→ EXERCISE BRIEF: Give all of the data again exactly as written, omitting every image.

→ SOURCE MATERIAL:
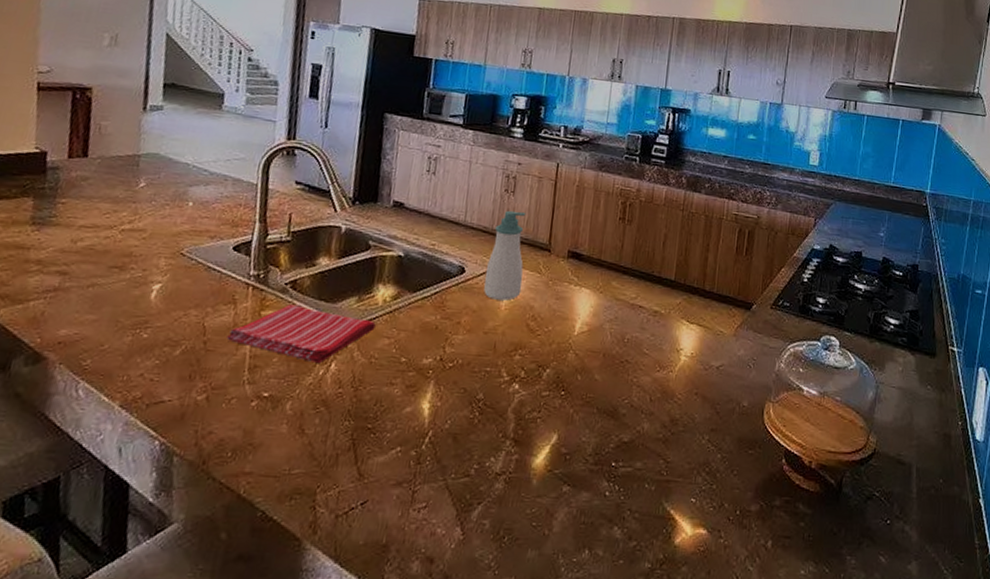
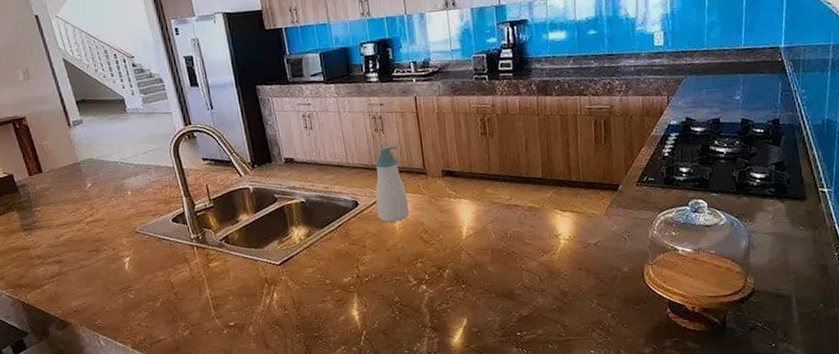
dish towel: present [227,304,376,364] -> none [190,254,299,296]

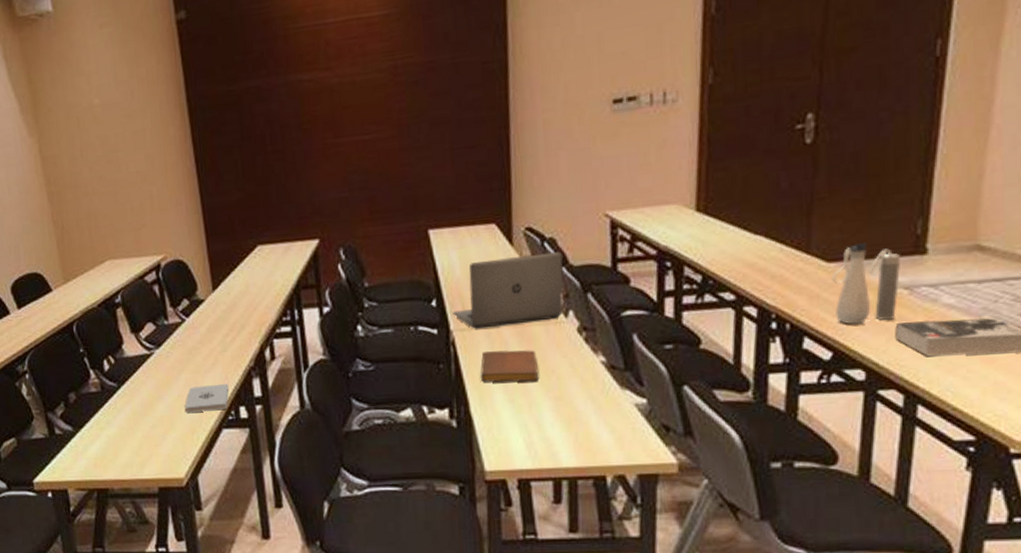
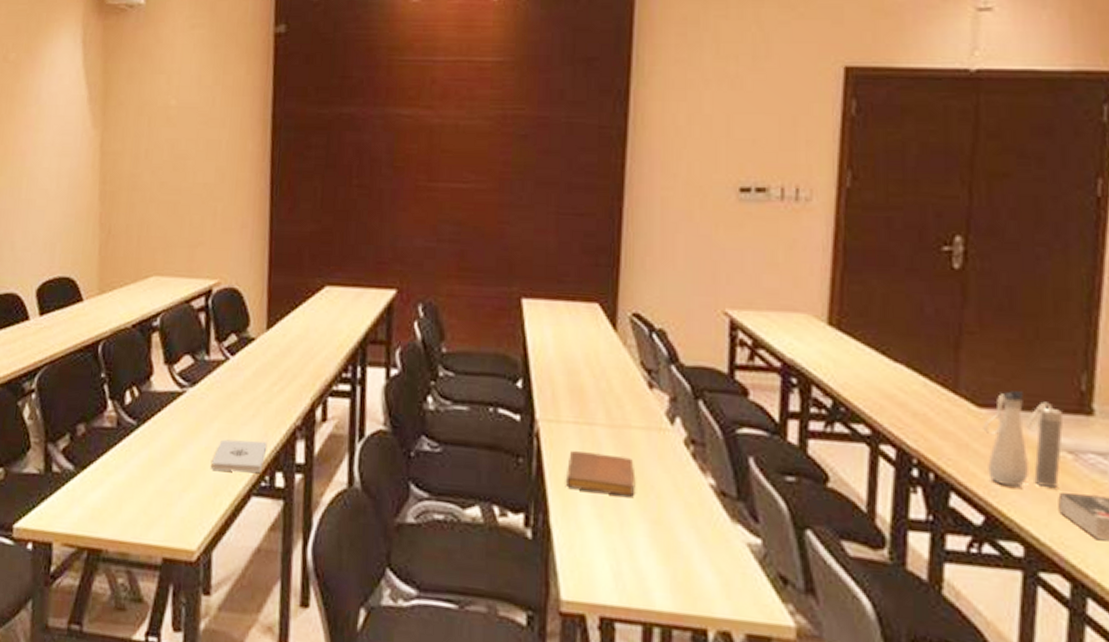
laptop: present [452,252,563,329] -> none [540,343,672,425]

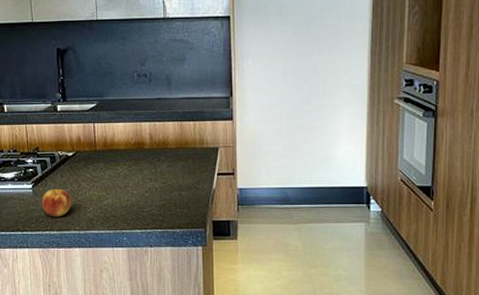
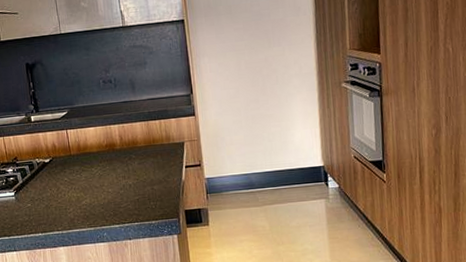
fruit: present [41,188,72,217] -> none [24,193,53,221]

→ FINISHED TASK:
dish towel: present [227,304,376,364] -> none [190,254,299,296]

laptop: present [452,252,563,329] -> none [540,343,672,425]

fruit: present [41,188,72,217] -> none [24,193,53,221]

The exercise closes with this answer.